* SUPPLIED DATA *
*** Block opens ***

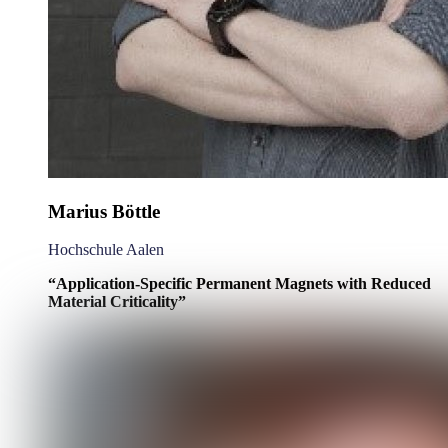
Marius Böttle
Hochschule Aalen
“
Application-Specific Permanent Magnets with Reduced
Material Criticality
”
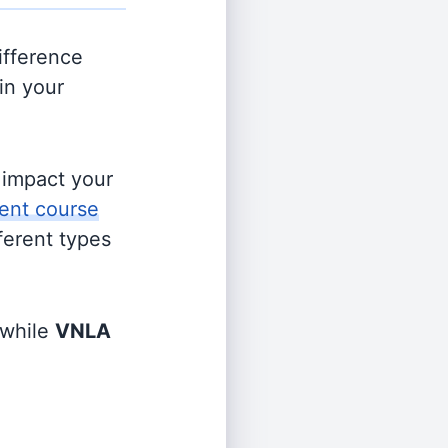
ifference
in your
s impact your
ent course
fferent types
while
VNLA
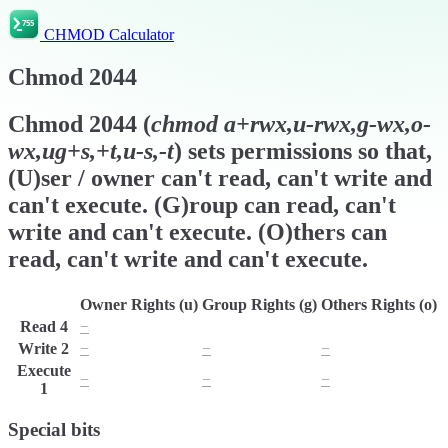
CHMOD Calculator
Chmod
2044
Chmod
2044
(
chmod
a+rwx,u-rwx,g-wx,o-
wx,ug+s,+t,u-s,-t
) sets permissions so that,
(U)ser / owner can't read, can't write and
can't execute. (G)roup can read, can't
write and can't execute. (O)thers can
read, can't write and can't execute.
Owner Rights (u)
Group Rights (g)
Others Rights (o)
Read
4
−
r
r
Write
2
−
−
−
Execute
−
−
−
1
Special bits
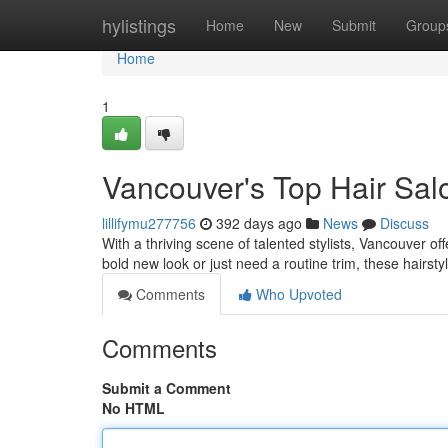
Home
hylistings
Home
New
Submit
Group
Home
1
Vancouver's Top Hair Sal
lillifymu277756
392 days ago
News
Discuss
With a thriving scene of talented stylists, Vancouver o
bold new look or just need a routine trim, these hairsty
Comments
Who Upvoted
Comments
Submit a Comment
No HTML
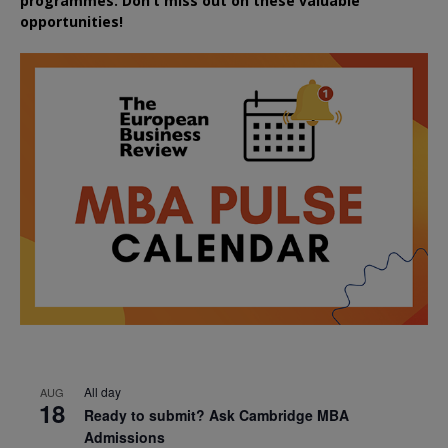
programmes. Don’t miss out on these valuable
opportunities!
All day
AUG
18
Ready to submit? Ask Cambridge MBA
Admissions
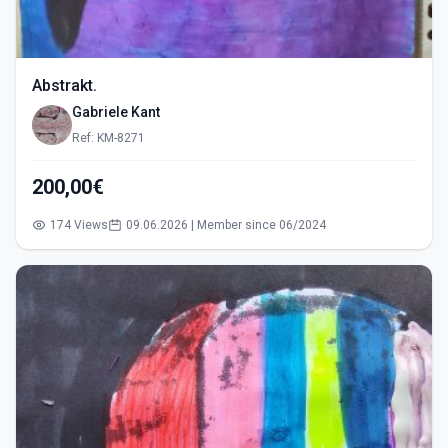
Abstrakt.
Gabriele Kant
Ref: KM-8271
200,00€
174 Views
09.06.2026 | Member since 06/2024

*** Block closes ***
*** Block opens ***

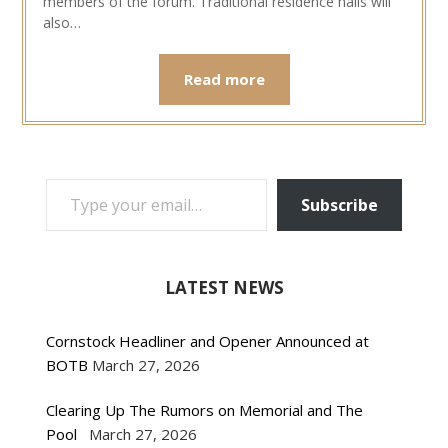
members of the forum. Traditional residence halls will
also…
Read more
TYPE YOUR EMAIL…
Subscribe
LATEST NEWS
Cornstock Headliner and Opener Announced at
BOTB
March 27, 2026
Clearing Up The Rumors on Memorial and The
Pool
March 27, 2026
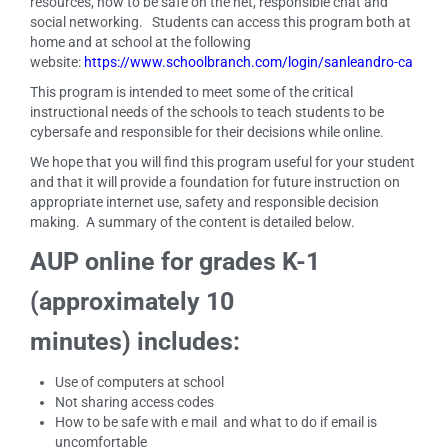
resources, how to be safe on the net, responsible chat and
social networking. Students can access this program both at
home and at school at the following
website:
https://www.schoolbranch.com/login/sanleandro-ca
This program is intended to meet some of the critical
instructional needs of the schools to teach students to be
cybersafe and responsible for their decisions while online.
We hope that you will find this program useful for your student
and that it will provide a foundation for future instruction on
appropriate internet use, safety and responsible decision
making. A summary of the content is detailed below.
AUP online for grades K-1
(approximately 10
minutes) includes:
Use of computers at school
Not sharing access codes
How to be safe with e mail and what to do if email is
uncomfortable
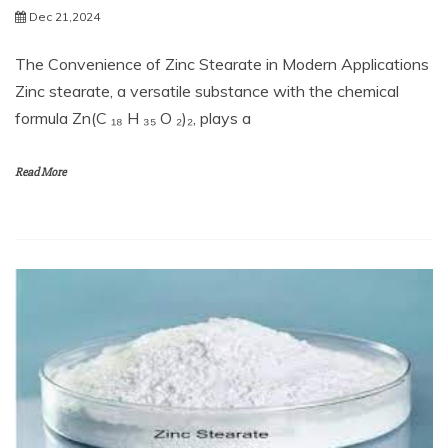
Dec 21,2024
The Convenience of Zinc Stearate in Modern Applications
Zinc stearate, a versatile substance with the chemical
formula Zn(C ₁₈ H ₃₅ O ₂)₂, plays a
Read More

*** Block closes ***
*** Block opens ***

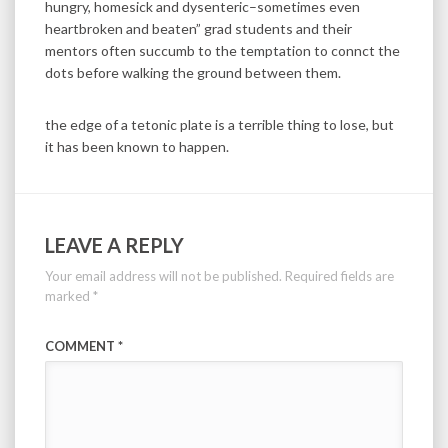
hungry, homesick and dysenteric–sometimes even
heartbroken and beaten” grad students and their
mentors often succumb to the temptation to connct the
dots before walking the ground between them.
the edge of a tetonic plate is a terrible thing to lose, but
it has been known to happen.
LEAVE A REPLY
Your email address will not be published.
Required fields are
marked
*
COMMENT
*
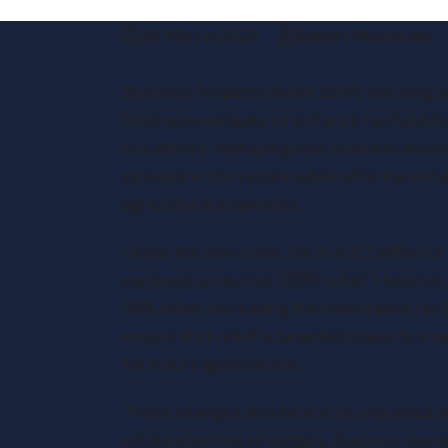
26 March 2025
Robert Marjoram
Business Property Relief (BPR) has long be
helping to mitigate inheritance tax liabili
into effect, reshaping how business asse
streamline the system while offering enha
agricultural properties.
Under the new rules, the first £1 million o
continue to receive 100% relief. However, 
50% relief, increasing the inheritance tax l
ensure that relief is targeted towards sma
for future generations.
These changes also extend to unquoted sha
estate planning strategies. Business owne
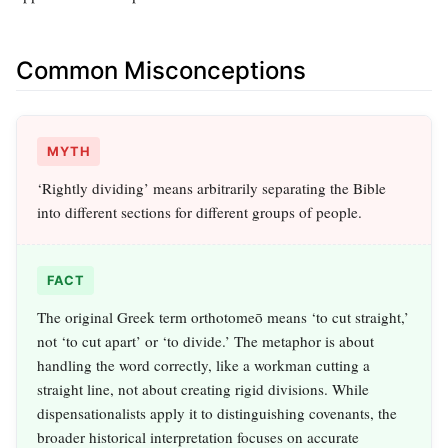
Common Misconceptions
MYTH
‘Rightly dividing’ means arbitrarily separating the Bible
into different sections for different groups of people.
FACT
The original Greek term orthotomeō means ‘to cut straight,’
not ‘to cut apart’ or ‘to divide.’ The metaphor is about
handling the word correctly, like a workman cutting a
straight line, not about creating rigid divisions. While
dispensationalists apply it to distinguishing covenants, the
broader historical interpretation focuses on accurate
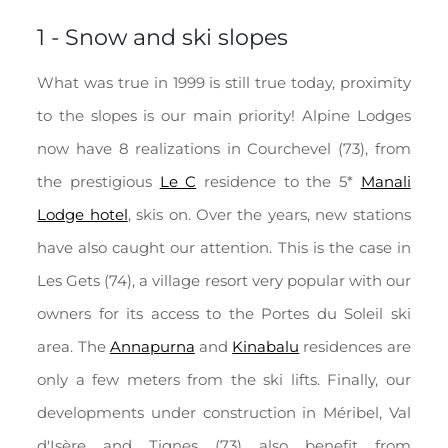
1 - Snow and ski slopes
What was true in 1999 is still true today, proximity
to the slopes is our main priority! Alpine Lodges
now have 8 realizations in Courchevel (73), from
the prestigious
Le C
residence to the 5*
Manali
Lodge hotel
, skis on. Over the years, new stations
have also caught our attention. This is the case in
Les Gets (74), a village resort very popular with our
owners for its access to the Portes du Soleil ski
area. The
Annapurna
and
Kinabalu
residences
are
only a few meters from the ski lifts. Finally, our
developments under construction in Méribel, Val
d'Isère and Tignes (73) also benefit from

*** Block closes ***

* WHAT YOU ARE ASKED TO DO *
Once the line with "Marius Böttle" has been found above, output that line and every later line exactly, stopping after the line with "09.06.2026 | Member since 06/2024", and omit the pictures.

* EXERCISE RESULT *
Marius Böttle
Hochschule Aalen
“
Application-Specific Permanent Magnets with Reduced
Material Criticality
”
ifference
in your
s impact your
ent course
fferent types
while
VNLA
CHMOD Calculator
Chmod
2044
Chmod
2044
(
chmod
a+rwx,u-rwx,g-wx,o-
wx,ug+s,+t,u-s,-t
) sets permissions so that,
(U)ser / owner can't read, can't write and
can't execute. (G)roup can read, can't
write and can't execute. (O)thers can
read, can't write and can't execute.
Owner Rights (u)
Group Rights (g)
Others Rights (o)
Read
4
−
r
r
Write
2
−
−
−
Execute
−
−
−
1
Special bits
Home
hylistings
Home
New
Submit
Group
Home
1
Vancouver's Top Hair Sal
lillifymu277756
392 days ago
News
Discuss
With a thriving scene of talented stylists, Vancouver o
bold new look or just need a routine trim, these hairsty
Comments
Who Upvoted
Comments
Submit a Comment
No HTML
programmes. Don’t miss out on these valuable
opportunities!
All day
AUG
18
Ready to submit? Ask Cambridge MBA
Admissions
Abstrakt.
Gabriele Kant
Ref: KM-8271
200,00€
174 Views
09.06.2026 | Member since 06/2024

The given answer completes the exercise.